#### [TASK SET]
**1.** In the filing notes, what amount of debt did the Reporting Person waive under the Debt Forgiveness Agreement?
**2.** Reproduce the part of the filing notes starting with "2. On June 24, 2014, the" and going on through "10,250,569 shares of common stock.".

#### [SUPPLIED PASSAGE]
-- Opening Marker --
2. On June 24, 2014, the Reporting Person entered into a Debt Forgiveness Agreement with the Issuer pursuant to which the Reporting Person waived $639,767 of indebtedness previously advanced by the Reporting Person to the Issuer in exchange for 2,530,227 shares of common stock, 71,635.981 shares of Series A Convertible Preferred Stock (the "Preferred Stock") and a warrant to purchase 10,250,569 shares of common stock.
3. The Preferred Stock may not be converted by the Reporting Person until August 14, 2014. Pursuant to the terms of an Equity Holders Agreement entered into by the Issuer and certain shareholders and officers of the Issuer, the Preferred Stock must be converted by the Reporting Person into common stock on or within two days of August 14, 2014.
4. The Preferred Stock does not expire.
5. All of the Issuer's issued and outstanding Preferred Stock (500,000 shares) is convertible into an aggregate of 170,000,739 shares of common stock. The Reporting Person holds 241,636.720 shares of Preferred Stock which are convertible into 82,156,842 shares of common stock.
Remarks:
/s/ Francis E. O'Donnell, Title: Chairman 07/09/2014
** Signature of Reporting Person Date
Reminder: Report on a separate line for each class of securities beneficially owned directly or indirectly.
* If the form is filed by more than one reporting person, see Instruction 4 (b)(v).
-- Closing Marker --
#### [DATASET CONTENT]
-- Opening Marker --
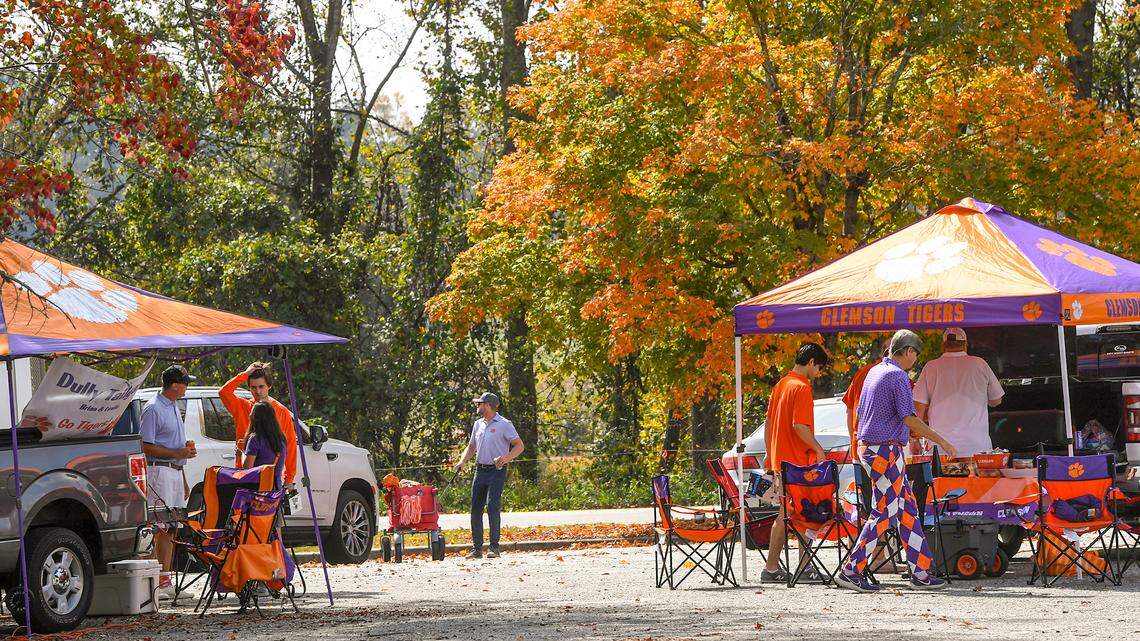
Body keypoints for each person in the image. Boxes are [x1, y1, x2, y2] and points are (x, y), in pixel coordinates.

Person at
-- Closing Marker --
-- Opening Marker --
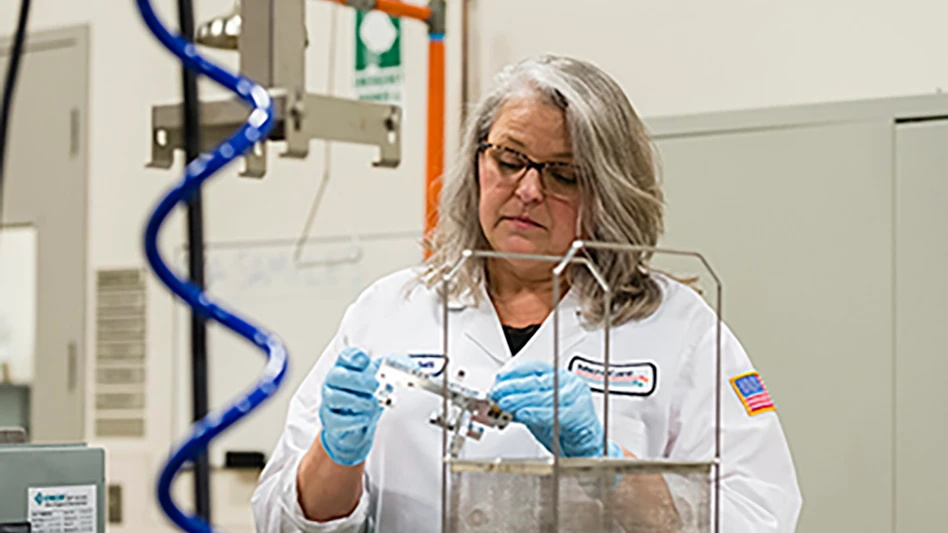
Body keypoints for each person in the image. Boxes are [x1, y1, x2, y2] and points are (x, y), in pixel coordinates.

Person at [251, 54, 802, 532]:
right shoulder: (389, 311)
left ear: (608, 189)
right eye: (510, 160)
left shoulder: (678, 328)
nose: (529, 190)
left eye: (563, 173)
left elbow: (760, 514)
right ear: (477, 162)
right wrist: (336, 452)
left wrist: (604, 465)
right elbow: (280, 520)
-- Closing Marker --
#### [SOLUTIONS]
**1.** $639,767

**2.**
2. On June 24, 2014, the Reporting Person entered into a Debt Forgiveness Agreement with the Issuer pursuant to which the Reporting Person waived $639,767 of indebtedness previously advanced by the Reporting Person to the Issuer in exchange for 2,530,227 shares of common stock, 71,635.981 shares of Series A Convertible Preferred Stock (the "Preferred Stock") and a warrant to purchase 10,250,569 shares of common stock.